It's nearly the end of the year, and yes, that means I feel like I've heard everything 2020 has to offer. So what better way to play into that theme than to go back to the heart of power metal, where little has changed since I found the genre almost twenty years ago. The tropes and cliches are the same as they have always been, which is why fans move in and out. Some of us want nothing more than a dose of familiarity, while some of us get tired of the same thing again and again.
Iron Savior stands out for another reason. Their blend of vocals gives a remarkable sense of Blind Guardian to the proceedings. That will interest many people, I'm sure, but not me. If I'm being honest, I have never gotten into Blind Guardian. I've heard enough of their albums, but something about their delivery (or maybe the obsession with Tolkien) has never appealed much to me.
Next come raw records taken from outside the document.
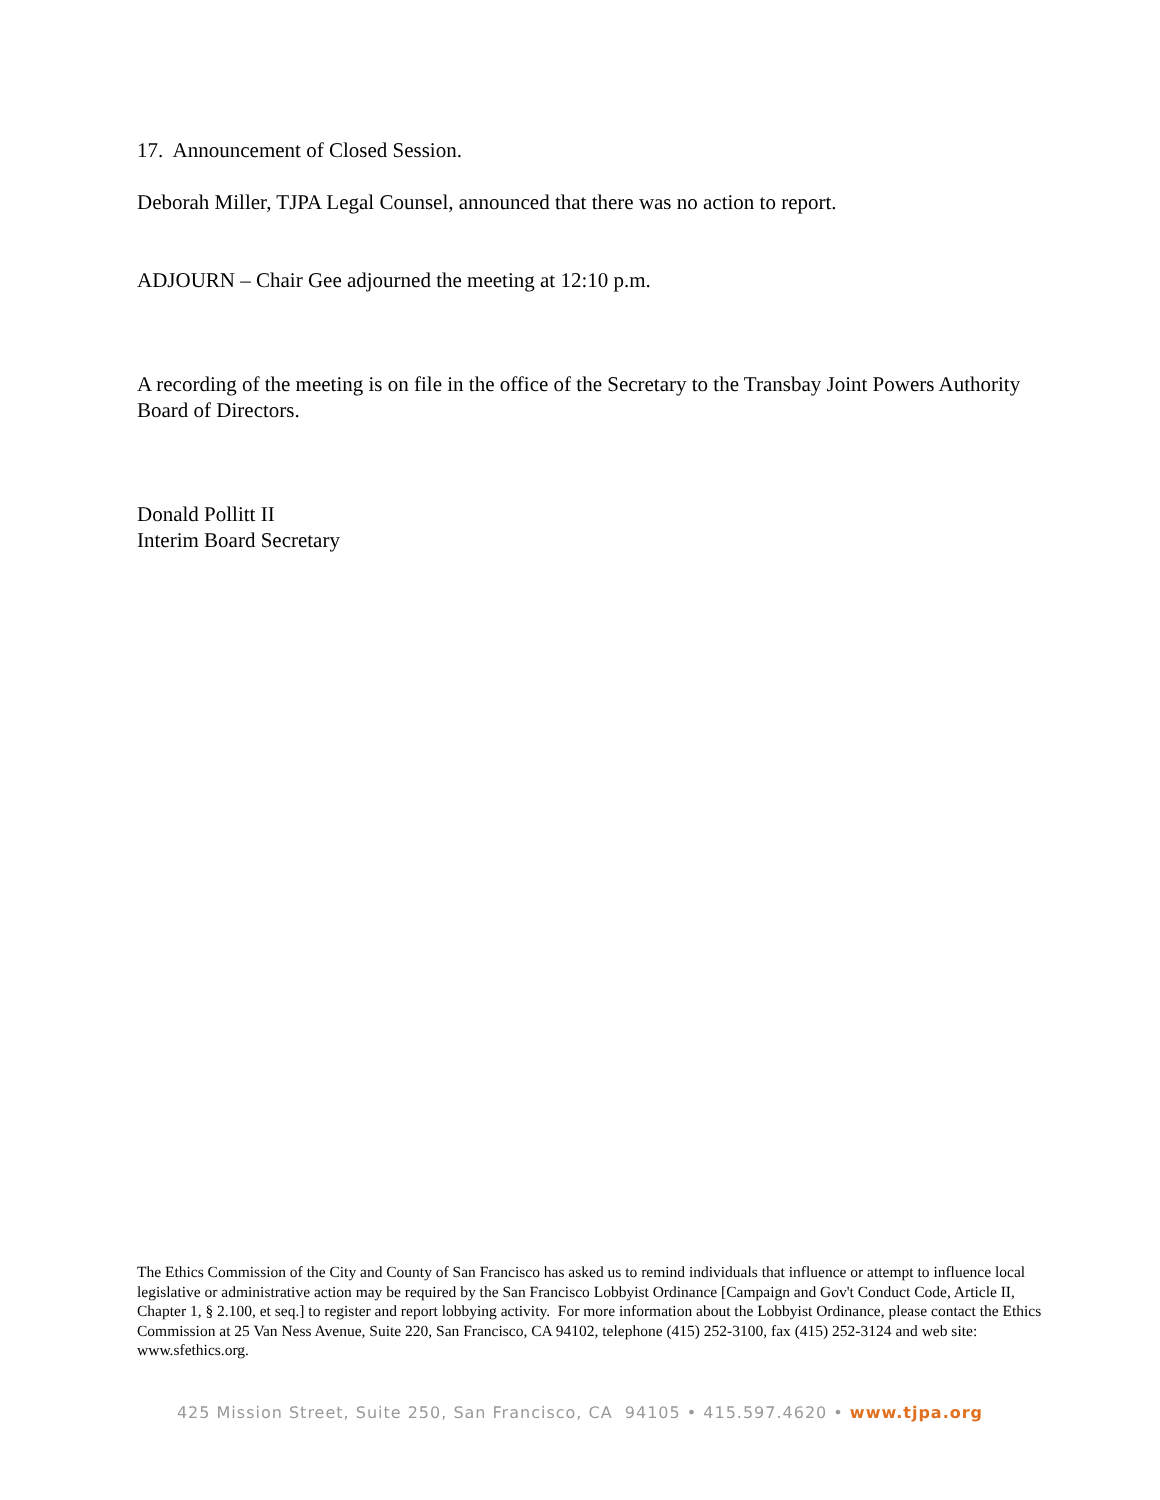17. Announcement of Closed Session.
Deborah Miller, TJPA Legal Counsel, announced that there was no action to report.
ADJOURN – Chair Gee adjourned the meeting at 12:10 p.m.
A recording of the meeting is on file in the office of the Secretary to the Transbay Joint Powers Authority Board of Directors.
Donald Pollitt II
Interim Board Secretary
The Ethics Commission of the City and County of San Francisco has asked us to remind individuals that influence or attempt to influence local legislative or administrative action may be required by the San Francisco Lobbyist Ordinance [Campaign and Gov't Conduct Code, Article II, Chapter 1, § 2.100, et seq.] to register and report lobbying activity. For more information about the Lobbyist Ordinance, please contact the Ethics Commission at 25 Van Ness Avenue, Suite 220, San Francisco, CA 94102, telephone (415) 252-3100, fax (415) 252-3124 and web site: www.sfethics.org.
425 Mission Street, Suite 250, San Francisco, CA 94105 • 415.597.4620 • www.tjpa.org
It has always struck me as weird how eras of music feature a host of singers who all take on the same vocal tone. It must be intentional, since I can't see how physiology would explain why singers of the 60s, 70s, 80s, and so on all have unique characteristics. There must be a degree to which these singers are trying to copy what is already popular, which seems all the more likely when we're talking about a tone this unique.
That's not to say Iron Savior is nothing but a Blind Guardian clone. Across this album, they do a fine job of writing traditional power metal that hits the epic choirs necessary to make this music what it should be. A lot of the time leading up to those moments are the standards chugging riffs and drums that don't stand out much as their own compositions, but the choruses are the wonderfully huge and rousing affairs that makes good power metal such cheesy fun. Pull up a tankard of mead and have some fun.
But for every good there is a bad, and in this case it comes in "Hellbreaker". It's an otherwise fine song, but it goes too far for my taste when sound effects of what I assume is a laser gun fight are included. This album isn't tongue-in-cheek enough to get away with that sort of thing. It's a distraction, and it takes away from what was shaping up to be an aggressive and raging song. Instead, it winds up sounding stupid.
The rest of the album does what is needs to, and serves as a fine platter of power metal in that particular style. If the Blind Guardian orchestral album left a band taste in your mouth, this will help cleanse it, but it also suffers from clone syndrome. I know Iron Savior has been around for quite a while now, but when their sound is so obviously copying someone else, it's hard to get excited about anything they do. I get why they exist, but I would rather hear who these people are, and not who they want to be. They show enough talent to make me think it would be more enjoyable to hear an original Iron Savior, and not a second Blind Guardian.